Мне постоянно хотелось бежать прочь из этого мрачного места. Но стоило одному из них показать мне хотя бы крошечный набросок, как я остывала, понимая, что ни за что не соглашусь добровольно покинуть мастерскую – последнее прибежище начинающих каллиграфов.
Молодые приходили, слонялись по залам, уходили с удрученным видом. Новое поколение не признавало чудесных письмен и потусторонних видений. На смену волшебникам явились ремесленники. Мои грустные колдуны перестали выводить на листе то, что нашептывает Аллах, ибо в новой стране, где молитвы уступили место политическим слоганам Серого волка
[10]
из Анкары, делать ему было нечего.
* * *
Миниатюрные фигурки дервишей на книжной полке в моей комнатушке впали в транс. Склонив головы и смиренно сложив руки на груди, они вдохновенно внимали песнопениям, доносившимся с ближайшего минарета. Всякий раз, наблюдая за этой трогательной сценой, я невольно пускала слезу. Они раскачивались в такт музыке, стряхивая с себя крошки алебастра. Их тюрбаны описывали в воздухе правильные круги. Я им не мешала, их свобода была преходящий: скоро они вновь застынут неподвижно, с торжественным выражением на лицах. Иногда на их губах будто мелькала улыбка, порой они на мгновение теряли равновесие, с трудом удерживаясь на ногах, но, опомнившись, возвращались в исходную позицию, подчиняясь суровым законам инерции. Мой калам подхватывал их ритм и повторял их движения. Ни бумаги, ни чернил нам в общем-то не требовалось – запястью не хватало гибкости, чтобы воспроизвести их стремительные обороты. Но тростниковое перо, упираясь животом в бумагу, крутилось вокруг собственной оси. Прорезь на его конце становилась невидимой по мере того, как чернила стекали вниз. Срезанный по диагонали кончик пера прикасался к листу, и транс продолжался. Мутная черная влага, подчиняясь движению, выводила на бумаге контуры букв – и перед моим восторженным взором на листе возникала фраза, повторявшая надпись на тюрбанах дервишей: «О великодушный Джалал ад-Дин Руми».
[11]
Так я боролась со скукой. Стирая пыль с безделушек, расставленных по всему дому, я на время избавлялась от общества Сери. Я избегала мужа, внимала скрипу паркета, чтобы невольно с ним не столкнуться. Я узнавала звук его шагов, слышала, как он рыгает после ужина, шумно полощет горло перед сном. Я специально медлила, чтобы не ложиться одновременно с ним. Он начинал храпеть, и только тогда я тихонько проскальзывала под одеяло. Свистящие звуки свидетельствовали о его глубоком сне и действовали успокаивающе.

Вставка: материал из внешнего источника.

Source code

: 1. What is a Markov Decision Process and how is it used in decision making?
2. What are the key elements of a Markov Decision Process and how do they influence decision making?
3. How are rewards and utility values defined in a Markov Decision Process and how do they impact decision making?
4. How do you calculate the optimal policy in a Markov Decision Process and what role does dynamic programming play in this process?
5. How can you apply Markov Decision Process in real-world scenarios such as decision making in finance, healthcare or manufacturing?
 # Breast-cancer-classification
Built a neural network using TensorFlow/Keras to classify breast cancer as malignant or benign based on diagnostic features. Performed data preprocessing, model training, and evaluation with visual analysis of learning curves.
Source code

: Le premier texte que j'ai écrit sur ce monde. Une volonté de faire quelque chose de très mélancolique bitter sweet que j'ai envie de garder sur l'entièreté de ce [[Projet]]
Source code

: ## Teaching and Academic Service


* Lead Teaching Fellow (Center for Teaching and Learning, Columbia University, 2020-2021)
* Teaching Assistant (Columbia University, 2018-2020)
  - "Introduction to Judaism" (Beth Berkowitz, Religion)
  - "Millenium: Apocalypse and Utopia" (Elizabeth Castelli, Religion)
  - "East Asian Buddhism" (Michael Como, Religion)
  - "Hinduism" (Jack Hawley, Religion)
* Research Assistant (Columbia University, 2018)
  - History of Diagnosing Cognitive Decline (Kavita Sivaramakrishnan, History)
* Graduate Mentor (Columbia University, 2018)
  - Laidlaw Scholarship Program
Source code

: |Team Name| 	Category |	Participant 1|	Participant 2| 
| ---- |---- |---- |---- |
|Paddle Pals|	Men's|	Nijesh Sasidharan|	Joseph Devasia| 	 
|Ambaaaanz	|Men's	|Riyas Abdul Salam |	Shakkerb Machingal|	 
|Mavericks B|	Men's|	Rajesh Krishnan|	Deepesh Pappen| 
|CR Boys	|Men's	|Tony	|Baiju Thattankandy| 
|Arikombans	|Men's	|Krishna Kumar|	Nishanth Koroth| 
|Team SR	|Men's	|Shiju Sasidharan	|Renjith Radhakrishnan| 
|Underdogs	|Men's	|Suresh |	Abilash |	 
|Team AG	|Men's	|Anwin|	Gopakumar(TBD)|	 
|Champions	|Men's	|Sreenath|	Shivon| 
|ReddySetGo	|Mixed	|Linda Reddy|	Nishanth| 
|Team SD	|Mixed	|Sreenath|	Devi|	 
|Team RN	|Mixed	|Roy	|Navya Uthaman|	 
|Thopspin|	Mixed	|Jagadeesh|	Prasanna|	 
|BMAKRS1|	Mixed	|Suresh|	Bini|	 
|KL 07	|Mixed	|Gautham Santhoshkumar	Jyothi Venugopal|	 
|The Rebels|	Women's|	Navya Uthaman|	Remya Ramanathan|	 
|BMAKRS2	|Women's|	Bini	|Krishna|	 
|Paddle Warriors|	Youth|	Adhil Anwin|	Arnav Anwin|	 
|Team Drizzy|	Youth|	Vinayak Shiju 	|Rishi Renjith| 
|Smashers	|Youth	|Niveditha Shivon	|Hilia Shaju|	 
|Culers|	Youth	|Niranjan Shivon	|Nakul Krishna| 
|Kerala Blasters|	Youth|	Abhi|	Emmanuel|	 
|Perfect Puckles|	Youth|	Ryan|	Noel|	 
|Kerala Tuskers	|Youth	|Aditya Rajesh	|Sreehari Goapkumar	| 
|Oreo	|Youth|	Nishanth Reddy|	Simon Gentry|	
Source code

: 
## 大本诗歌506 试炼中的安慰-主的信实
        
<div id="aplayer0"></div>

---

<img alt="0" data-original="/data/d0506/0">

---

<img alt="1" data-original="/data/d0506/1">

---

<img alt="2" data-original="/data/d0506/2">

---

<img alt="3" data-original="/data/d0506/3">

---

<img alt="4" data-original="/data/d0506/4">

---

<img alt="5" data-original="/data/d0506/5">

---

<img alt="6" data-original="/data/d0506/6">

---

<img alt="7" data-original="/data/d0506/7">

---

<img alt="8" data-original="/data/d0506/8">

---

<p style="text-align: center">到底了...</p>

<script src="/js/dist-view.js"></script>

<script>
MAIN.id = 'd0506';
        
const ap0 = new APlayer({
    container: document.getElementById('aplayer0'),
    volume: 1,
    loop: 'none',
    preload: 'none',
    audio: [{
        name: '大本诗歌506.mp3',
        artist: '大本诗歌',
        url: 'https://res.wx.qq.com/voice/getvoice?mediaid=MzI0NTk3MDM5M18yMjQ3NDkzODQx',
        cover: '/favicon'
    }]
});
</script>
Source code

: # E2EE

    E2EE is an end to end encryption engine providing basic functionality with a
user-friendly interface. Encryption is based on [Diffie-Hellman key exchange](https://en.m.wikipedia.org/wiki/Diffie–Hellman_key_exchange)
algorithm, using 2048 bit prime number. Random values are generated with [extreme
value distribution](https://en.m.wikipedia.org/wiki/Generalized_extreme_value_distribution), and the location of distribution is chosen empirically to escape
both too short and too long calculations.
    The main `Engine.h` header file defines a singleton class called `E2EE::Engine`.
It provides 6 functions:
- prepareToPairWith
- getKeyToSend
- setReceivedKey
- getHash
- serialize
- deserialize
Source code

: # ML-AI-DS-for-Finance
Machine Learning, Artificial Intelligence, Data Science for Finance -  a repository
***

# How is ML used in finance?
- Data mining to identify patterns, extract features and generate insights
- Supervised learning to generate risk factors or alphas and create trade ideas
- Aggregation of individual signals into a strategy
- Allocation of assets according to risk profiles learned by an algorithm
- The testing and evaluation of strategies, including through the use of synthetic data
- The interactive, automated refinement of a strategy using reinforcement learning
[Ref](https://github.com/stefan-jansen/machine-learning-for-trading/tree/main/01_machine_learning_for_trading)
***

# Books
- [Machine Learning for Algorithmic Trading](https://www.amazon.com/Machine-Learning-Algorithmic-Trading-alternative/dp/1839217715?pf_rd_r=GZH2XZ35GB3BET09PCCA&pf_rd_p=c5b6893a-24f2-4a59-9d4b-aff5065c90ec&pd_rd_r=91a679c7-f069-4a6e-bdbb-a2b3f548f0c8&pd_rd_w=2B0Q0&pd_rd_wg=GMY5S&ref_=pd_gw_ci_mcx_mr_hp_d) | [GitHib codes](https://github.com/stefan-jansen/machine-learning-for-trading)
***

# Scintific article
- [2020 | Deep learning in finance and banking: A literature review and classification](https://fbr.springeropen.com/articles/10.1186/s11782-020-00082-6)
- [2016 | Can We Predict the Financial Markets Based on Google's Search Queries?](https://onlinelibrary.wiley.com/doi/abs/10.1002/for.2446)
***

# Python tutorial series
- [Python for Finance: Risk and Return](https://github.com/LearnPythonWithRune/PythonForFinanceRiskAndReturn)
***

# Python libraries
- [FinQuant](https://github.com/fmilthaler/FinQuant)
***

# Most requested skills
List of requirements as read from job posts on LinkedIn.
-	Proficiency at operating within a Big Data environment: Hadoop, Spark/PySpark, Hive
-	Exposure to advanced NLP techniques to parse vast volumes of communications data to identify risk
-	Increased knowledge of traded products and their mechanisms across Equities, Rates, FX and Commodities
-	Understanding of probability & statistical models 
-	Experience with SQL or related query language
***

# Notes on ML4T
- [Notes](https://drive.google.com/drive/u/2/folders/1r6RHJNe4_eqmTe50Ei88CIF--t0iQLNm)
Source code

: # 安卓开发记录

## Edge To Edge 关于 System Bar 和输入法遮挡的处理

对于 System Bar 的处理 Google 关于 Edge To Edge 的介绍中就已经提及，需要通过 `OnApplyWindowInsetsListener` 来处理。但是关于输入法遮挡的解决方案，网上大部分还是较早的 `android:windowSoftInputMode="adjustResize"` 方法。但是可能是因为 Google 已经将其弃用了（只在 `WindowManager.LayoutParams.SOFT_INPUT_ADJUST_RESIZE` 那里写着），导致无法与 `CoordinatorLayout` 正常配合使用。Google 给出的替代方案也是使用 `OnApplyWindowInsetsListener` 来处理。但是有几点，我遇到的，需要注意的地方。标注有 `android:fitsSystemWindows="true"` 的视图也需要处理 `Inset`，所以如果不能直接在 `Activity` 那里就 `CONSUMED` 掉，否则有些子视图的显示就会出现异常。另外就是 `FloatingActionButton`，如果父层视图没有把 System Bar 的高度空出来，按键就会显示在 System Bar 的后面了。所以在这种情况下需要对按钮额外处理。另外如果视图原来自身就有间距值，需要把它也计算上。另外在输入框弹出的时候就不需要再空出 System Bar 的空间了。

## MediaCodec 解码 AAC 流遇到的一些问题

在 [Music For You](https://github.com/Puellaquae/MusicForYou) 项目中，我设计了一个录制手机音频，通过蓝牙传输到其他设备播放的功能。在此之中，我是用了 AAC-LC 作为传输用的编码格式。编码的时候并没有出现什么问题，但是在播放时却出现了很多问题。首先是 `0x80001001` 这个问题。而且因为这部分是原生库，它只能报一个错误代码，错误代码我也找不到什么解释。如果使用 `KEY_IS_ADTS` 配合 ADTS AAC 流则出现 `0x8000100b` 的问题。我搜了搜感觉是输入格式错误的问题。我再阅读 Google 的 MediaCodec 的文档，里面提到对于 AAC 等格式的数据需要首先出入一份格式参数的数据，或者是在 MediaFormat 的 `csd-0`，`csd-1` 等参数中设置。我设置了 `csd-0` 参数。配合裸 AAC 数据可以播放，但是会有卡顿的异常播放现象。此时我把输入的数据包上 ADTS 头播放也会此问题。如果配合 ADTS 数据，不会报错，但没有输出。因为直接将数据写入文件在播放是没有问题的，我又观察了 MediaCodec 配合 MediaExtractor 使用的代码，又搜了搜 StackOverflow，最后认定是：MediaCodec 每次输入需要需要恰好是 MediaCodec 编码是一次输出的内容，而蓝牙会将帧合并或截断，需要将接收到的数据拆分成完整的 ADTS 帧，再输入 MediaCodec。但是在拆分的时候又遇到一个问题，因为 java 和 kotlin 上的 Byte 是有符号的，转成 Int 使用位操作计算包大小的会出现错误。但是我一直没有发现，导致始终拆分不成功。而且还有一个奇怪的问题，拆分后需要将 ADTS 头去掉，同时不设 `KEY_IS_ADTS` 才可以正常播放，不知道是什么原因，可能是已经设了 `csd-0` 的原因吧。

При виде моего мужа алебастровые дервиши застывали неподвижно, как мертвые, опасаясь, как бы проворный дантист не переплавил их в зубные протезы. Зубодеру с азиатской стороны Стамбула были подвластны все зубные тайны. Натренированной рукой он безболезненно удалял любой зуб, но не выбрасывал свои трофеи, а ранжировал по размеру и виду недуга. Он обожал своих подопечных, с одного взгляда улавливал причину боли, направление роста, взаимоотношение с десной. Люди интересовали его гораздо меньше, даже собственная жена оставляла его равнодушной: слишком здоровая, не подвластная манипуляциям и классификациям.